It will be appreciated that the functions of the above modules may be integrated into a hardware entity implementation, for example, the acquisition module may be integrated into a transceiver implementation, the generation module, the selection module, and the construction module may be integrated into a processor implementation, and programs and instructions implementing the functions of the above modules may be maintained in a memory. As shown in fig. 3, there is provided an electronic device including a processor, a transceiver for performing image information and object picture acquisition in the image generation method, and a memory for storing the program/code preloaded by the aforementioned deployment apparatus, or for storing the code for execution by the processor, or the like. The processor, when executing the code stored in the memory, causes the electronic device to perform some or all of the operations of the software deployment method in the method.
The specific procedures are described in detail in the examples of the above method and are not described in detail here.
In a specific implementation, corresponding to the foregoing electronic device, the embodiment of the present application further provides a computer storage medium, where the computer storage medium provided in the electronic device may store a program, and when the program is executed, part or all of the steps in each embodiment including the foregoing software deployment method may be implemented. The storage medium may be a magnetic disk, an optical disk, a read-only memory (ROM), a random-access memory (random access memory, RAM), or the like.

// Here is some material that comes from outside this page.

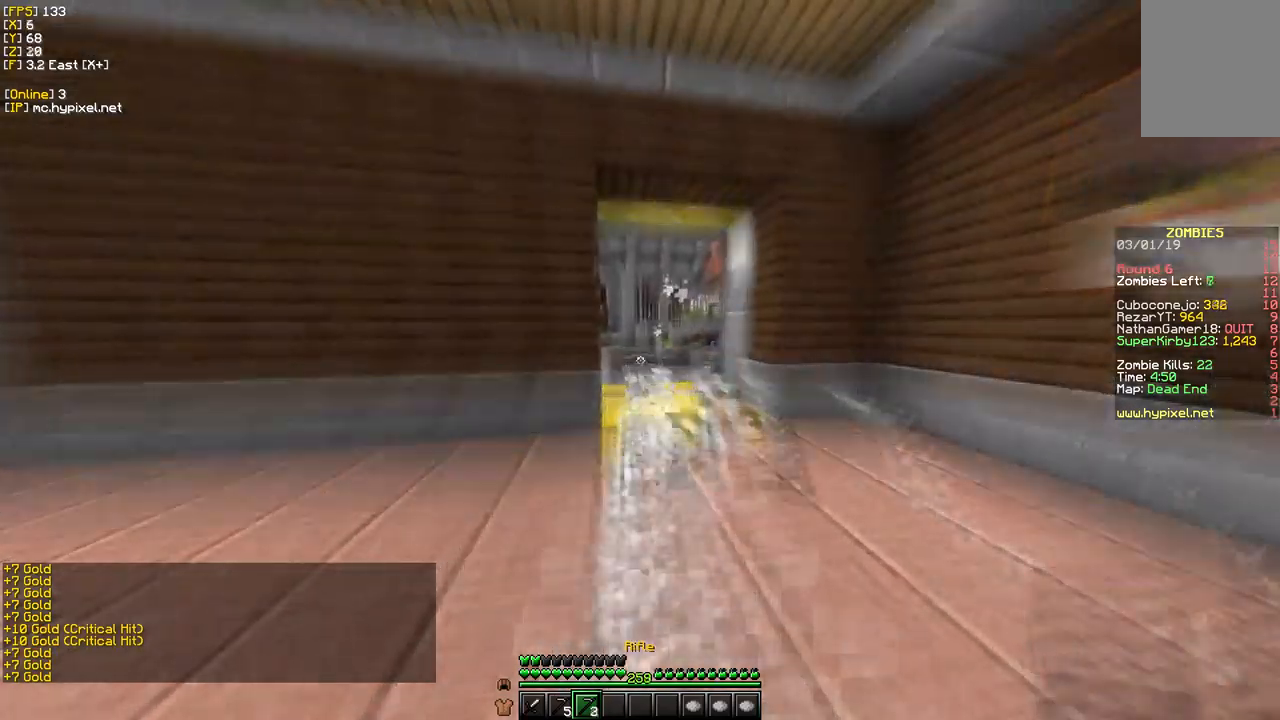
{"keys": ["w"], "mouse": ["left"], "events": [[350, "mouse_left", "down"]]}
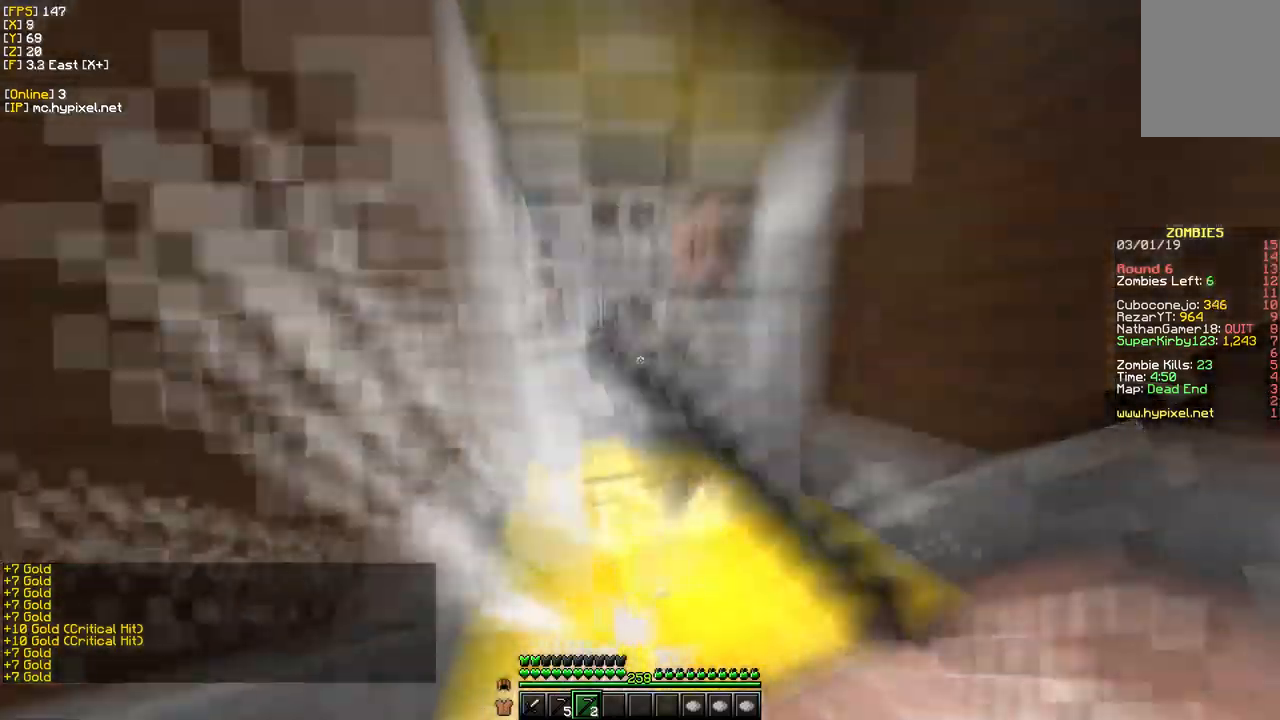
{"keys": ["w"], "mouse": [], "events": [[100, "mouse_left", "up"]]}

One or more of the above modules or units may be implemented in software, hardware, or a combination of both. When any of the above modules or units are implemented in software, the software exists in the form of computer program instructions and is stored in a memory, a processor can be used to execute the program instructions and implement the above method flows. The processor may include, but is not limited to, at least one of a central processing unit (central processing unit, CPU), microprocessor, digital Signal Processor (DSP), microcontroller (microcontroller unit, MCU), or artificial intelligence processor, etc. running various types of software computing devices, each of which may include one or more cores for executing software instructions to perform operations or processes. The processor may be built into a SoC (system on a chip) or an application-specific integrated circuit (ASIC), or may be a separate semiconductor chip. The processor may further include necessary hardware accelerators, such as field programmable gate arrays (field programmable GATE ARRAY, FPGAs), PLDs (programmable logic devices), or logic circuits implementing dedicated logic operations, in addition to the cores for executing software instructions for operation or processing.
When the above modules or units are implemented in hardware, the hardware may be any one or any combination of a CPU, microprocessor, DSP, MCU, artificial intelligence processor, ASIC, soC, FPGA, PLD, dedicated digital circuitry, hardware accelerator, or non-integrated discrete device that may run the necessary software or that is independent of the software to perform the above method flows.
Further, a bus interface may be included in FIG. 3, which may include any number of interconnected buses and bridges, with various circuits of the memory, in particular, represented by one or more of the processors and the memory. The bus interface may also link together various other circuits such as peripheral devices, voltage regulators, power management circuits, etc., which are well known in the art and, therefore, will not be described further herein. The bus interface provides an interface. The transceiver provides a means for communicating with various other apparatus over a transmission medium. The processor is responsible for managing the bus architecture and general processing, and the memory may store data used by the processor in performing operations.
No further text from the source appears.